(Extracted page text data)

-- Opening Marker --

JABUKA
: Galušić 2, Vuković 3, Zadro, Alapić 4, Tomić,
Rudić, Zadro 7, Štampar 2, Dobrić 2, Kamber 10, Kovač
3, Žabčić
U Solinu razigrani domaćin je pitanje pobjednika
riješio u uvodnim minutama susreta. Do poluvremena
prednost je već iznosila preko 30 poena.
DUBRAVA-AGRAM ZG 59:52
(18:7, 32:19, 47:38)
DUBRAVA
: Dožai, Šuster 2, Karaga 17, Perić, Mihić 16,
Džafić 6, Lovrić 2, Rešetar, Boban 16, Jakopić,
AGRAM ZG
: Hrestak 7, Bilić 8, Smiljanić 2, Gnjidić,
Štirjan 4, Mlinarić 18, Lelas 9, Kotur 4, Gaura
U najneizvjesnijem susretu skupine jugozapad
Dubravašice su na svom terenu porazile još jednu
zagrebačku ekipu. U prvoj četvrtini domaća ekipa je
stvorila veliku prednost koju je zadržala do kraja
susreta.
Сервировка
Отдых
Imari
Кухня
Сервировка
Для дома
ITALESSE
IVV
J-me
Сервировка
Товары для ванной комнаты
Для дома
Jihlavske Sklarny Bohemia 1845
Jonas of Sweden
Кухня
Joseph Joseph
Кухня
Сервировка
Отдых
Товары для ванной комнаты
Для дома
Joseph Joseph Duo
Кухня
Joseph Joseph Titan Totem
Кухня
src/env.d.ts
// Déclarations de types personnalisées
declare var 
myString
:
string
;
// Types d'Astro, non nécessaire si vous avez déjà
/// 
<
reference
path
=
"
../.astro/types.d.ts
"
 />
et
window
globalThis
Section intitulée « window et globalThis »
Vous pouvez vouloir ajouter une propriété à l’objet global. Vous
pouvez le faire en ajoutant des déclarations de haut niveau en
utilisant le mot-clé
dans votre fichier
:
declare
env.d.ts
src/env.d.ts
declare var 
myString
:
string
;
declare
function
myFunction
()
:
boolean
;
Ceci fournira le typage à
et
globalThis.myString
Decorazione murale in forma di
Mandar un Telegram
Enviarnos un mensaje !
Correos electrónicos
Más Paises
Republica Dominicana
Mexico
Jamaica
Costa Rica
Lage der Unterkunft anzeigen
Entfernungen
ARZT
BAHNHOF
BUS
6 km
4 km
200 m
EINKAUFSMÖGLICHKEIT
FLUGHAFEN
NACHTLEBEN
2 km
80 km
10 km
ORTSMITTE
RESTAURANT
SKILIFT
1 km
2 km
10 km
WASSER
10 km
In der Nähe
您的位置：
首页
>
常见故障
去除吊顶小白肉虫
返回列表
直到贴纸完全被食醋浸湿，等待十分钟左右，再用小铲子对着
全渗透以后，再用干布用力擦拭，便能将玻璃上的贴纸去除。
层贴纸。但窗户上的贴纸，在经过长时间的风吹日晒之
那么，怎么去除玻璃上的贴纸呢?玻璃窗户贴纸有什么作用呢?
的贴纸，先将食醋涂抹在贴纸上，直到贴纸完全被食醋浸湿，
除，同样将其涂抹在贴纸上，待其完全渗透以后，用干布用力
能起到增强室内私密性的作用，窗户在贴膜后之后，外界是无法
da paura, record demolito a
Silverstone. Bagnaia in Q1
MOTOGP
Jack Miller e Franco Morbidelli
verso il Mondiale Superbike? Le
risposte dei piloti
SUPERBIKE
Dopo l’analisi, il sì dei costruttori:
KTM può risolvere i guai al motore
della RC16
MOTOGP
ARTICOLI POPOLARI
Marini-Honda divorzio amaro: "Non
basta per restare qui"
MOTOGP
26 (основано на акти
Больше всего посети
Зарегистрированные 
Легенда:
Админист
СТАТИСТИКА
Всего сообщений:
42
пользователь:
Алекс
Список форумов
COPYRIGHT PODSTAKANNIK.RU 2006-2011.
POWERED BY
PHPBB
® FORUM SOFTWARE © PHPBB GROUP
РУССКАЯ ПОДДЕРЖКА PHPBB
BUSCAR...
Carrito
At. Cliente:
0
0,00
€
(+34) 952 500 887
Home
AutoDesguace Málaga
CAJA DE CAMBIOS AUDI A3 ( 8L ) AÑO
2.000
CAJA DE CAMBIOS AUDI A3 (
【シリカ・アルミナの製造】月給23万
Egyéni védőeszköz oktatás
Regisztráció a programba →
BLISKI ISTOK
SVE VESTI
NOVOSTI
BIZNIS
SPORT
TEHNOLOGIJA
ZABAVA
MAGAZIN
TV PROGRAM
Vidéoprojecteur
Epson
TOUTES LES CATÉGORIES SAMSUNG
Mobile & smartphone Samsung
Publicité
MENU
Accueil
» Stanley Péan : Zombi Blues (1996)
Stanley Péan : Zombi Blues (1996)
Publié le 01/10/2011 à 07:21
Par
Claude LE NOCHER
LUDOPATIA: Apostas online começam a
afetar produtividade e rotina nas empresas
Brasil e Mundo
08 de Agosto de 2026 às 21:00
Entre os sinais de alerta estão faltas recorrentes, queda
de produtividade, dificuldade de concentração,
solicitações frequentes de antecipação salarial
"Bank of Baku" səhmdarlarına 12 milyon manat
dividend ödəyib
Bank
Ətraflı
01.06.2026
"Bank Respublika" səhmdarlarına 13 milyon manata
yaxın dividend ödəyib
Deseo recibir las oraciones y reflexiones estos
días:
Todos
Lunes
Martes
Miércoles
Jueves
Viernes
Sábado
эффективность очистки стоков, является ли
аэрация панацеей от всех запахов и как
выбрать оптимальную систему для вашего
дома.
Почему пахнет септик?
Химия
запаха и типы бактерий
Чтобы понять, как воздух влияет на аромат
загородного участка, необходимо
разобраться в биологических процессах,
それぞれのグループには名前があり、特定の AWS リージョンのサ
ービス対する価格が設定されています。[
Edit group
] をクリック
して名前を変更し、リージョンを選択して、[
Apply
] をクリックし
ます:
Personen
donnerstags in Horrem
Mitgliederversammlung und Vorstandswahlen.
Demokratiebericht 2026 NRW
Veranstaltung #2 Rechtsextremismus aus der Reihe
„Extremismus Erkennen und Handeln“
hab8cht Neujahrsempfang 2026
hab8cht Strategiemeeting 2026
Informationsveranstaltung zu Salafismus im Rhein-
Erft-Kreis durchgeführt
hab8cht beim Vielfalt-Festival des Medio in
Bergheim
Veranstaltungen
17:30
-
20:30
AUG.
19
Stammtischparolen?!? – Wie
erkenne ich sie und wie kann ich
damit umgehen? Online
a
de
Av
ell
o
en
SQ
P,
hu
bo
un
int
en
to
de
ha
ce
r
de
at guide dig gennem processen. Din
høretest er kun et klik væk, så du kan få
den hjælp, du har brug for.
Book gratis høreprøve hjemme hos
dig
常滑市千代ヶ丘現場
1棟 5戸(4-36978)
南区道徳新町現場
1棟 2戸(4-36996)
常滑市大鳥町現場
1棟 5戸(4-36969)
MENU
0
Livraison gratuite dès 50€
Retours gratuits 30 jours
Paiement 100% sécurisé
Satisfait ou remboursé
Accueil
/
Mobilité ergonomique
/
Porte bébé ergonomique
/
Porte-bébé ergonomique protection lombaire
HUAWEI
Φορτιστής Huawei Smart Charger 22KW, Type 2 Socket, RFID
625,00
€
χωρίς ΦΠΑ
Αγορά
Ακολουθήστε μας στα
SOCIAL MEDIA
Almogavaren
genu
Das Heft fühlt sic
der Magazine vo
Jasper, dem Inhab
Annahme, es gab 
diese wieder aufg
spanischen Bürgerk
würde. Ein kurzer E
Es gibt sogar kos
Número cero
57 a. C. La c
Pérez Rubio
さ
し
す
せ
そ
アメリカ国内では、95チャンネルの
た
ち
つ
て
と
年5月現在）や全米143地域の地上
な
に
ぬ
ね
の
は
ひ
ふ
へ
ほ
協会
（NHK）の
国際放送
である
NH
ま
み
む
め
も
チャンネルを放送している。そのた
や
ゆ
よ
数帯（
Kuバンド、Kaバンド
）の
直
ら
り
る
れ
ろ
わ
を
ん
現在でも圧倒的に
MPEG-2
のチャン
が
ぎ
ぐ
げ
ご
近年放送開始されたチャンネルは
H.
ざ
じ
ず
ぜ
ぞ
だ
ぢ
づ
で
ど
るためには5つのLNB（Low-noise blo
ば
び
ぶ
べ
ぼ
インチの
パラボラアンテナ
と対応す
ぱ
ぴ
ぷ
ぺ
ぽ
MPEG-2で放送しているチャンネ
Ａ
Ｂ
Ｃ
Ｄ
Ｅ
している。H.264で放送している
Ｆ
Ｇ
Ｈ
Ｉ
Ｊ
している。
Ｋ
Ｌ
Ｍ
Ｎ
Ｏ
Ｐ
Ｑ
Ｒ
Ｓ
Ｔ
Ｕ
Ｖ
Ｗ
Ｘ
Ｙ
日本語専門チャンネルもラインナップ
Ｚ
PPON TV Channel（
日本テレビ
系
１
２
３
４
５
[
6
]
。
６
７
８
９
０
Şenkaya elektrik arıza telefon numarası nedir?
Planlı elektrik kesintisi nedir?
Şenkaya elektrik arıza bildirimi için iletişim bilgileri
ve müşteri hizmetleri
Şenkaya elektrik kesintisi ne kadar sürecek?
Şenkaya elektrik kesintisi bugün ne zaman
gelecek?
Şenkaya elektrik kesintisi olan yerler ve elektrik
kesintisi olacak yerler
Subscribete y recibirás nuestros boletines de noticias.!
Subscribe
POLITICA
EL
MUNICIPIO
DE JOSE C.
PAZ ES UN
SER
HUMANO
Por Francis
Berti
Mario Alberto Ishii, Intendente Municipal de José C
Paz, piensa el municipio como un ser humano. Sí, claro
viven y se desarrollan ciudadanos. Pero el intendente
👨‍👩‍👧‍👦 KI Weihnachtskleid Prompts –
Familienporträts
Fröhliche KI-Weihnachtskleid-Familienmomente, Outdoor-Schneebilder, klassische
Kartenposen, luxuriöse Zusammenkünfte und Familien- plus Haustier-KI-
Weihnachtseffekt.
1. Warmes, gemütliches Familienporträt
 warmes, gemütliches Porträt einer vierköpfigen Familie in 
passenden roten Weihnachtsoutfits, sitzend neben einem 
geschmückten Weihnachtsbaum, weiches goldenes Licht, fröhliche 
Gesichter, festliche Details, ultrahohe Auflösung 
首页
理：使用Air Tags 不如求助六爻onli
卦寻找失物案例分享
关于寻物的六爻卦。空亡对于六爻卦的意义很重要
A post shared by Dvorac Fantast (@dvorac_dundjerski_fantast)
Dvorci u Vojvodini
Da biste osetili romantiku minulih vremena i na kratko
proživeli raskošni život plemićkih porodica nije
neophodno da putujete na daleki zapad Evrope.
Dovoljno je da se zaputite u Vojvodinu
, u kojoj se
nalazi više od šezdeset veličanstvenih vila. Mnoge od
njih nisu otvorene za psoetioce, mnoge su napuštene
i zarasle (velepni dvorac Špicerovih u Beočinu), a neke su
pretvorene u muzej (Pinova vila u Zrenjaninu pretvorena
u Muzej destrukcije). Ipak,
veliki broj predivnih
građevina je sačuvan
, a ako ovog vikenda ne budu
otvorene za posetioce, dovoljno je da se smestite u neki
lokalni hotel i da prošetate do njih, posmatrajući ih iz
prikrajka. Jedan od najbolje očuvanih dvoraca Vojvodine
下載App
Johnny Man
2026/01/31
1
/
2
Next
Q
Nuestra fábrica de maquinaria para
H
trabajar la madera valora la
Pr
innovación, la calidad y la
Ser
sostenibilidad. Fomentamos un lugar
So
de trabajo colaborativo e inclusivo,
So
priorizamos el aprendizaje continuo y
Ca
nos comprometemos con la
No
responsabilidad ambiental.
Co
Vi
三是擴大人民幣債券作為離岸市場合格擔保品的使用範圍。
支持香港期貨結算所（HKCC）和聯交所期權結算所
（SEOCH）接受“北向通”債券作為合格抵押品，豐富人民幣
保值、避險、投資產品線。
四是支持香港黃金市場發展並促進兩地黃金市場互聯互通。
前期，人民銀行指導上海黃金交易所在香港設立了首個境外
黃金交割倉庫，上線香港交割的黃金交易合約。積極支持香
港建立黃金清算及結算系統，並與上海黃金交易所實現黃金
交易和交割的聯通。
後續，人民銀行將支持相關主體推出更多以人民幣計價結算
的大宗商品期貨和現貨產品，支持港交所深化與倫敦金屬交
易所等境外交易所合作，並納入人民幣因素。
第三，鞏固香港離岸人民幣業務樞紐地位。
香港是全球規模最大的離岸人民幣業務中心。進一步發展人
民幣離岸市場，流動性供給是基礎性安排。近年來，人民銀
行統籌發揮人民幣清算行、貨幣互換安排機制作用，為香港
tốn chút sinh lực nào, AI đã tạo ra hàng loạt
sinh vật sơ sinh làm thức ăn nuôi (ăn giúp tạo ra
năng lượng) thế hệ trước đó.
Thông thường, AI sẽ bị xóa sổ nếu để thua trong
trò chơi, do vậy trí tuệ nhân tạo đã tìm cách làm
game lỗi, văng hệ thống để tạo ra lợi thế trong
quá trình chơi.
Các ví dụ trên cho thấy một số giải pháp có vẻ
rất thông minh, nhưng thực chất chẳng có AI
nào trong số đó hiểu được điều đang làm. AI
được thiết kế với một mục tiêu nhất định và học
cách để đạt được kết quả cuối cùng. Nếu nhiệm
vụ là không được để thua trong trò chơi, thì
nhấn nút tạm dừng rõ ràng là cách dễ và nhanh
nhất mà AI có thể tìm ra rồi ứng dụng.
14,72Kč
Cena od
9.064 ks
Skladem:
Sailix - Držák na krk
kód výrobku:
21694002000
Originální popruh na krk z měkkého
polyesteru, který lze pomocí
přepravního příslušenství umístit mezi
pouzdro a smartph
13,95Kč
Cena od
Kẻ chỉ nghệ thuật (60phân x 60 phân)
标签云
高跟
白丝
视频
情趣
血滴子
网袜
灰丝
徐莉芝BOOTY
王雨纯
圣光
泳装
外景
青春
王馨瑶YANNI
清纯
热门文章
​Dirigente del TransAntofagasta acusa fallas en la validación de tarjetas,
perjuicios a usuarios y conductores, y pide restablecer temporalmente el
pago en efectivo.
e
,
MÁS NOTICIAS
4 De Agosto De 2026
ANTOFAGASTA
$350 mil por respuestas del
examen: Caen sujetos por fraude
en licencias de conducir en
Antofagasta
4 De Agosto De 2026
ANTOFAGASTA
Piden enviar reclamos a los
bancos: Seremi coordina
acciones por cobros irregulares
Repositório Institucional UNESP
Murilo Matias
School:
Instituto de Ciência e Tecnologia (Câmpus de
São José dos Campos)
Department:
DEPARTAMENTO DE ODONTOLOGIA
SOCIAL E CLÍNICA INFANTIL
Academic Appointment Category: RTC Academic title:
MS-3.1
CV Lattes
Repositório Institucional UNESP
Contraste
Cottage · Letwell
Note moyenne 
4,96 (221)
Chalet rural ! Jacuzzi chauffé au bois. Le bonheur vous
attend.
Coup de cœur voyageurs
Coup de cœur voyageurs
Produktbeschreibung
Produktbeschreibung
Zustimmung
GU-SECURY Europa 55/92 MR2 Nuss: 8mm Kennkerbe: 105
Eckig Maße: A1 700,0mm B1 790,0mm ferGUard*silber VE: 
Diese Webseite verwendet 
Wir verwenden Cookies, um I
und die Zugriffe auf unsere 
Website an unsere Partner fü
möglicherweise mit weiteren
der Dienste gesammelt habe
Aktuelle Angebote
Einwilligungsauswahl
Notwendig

-- Closing Marker --

Pick out every line in the entries above that contains the word "pouvez" and copy each of those lines in full.

*Your solution:*
Vous pouvez vouloir ajouter une propriété à l’objet global. Vous
pouvez le faire en ajoutant des déclarations de haut niveau en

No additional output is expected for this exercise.